[[ Extracted text open ]]
On Friday evenings before Shabbos, Mahla’s entire family would gather in her family’s spacious Mamaroneck kitchen and make an enormous salad in a wooden bowl, with everyone tossing in an ingredient dear to them; even Dr. Kupferman would get into the act. It was impossible for me to conceive of such casualness and togetherness in my own family, and I remember sobbing my eyes out before going home on Saturday night, after Shabbos was over.
Later on, when I was of an age to worry about such things, I fretted about having too few clothes and shoes to wear, at least by the standards of the private Jewish day school I attended, which was filled with the daughters of mothers, some of them Holocaust survivors, intent on giving their children the best and most of everything. And, indeed, my sisters’ and my wardrobes were kept drastically pared down, in keeping with my mother’s determination not to have us misled by the accoutrements of privilege. The first summer I went to sleep-away camp, an Orthodox Jewish one, with only two Shabbos dresses and four pairs of pants to last me over eight weeks, several girls in my bunk asked me, with wide-eyed curiosity, if my family was poor. Imagine their shock when I left camp after three weeks, beside myself with homesickness—the irony of being homesick for that home!—in the backseat of a chauffeur-driven Lincoln Continental.
[[ Extracted text closed ]]
Task item:
Reproduce word for word the passage above about Friday evenings with Mahla's family and a pared-down childhood wardrobe.
[[ Information provided open ]]
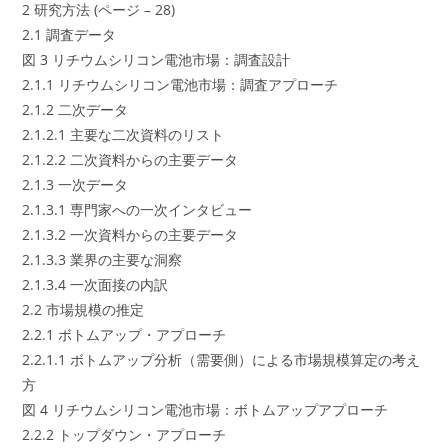
2 研究方法 (ページ – 28)
2.1 調査データ
図 3 リチウムシリコン電池市場：調査設計
2.1.1 リチウムシリコン電池市場：調査アプローチ
2.1.2 二次データ
2.1.2.1 主要な二次資料のリスト
2.1.2.2 二次資料からの主要データ
2.1.3 一次データ
2.1.3.1 専門家への一次インタビュー
2.1.3.2 一次資料からの主要データ
2.1.3.3 業界の主要な洞察
2.1.3.4 一次面接の内訳
2.2 市場規模の推定
2.2.1 ボトムアップ・アプローチ
2.2.1.1 ボトムアップ分析（需要側）による市場規模算定の考え
方
図 4 リチウムシリコン電池市場：ボトムアップアプローチ
2.2.2 トップダウン・アプローチ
[[ Information provided closed ]]
Written solution:
On Friday evenings before Shabbos, Mahla’s entire family would gather in her family’s spacious Mamaroneck kitchen and make an enormous salad in a wooden bowl, with everyone tossing in an ingredient dear to them; even Dr. Kupferman would get into the act. It was impossible for me to conceive of such casualness and togetherness in my own family, and I remember sobbing my eyes out before going home on Saturday night, after Shabbos was over.
Later on, when I was of an age to worry about such things, I fretted about having too few clothes and shoes to wear, at least by the standards of the private Jewish day school I attended, which was filled with the daughters of mothers, some of them Holocaust survivors, intent on giving their children the best and most of everything. And, indeed, my sisters’ and my wardrobes were kept drastically pared down, in keeping with my mother’s determination not to have us misled by the accoutrements of privilege. The first summer I went to sleep-away camp, an Orthodox Jewish one, with only two Shabbos dresses and four pairs of pants to last me over eight weeks, several girls in my bunk asked me, with wide-eyed curiosity, if my family was poor. Imagine their shock when I left camp after three weeks, beside myself with homesickness—the irony of being homesick for that home!—in the backseat of a chauffeur-driven Lincoln Continental.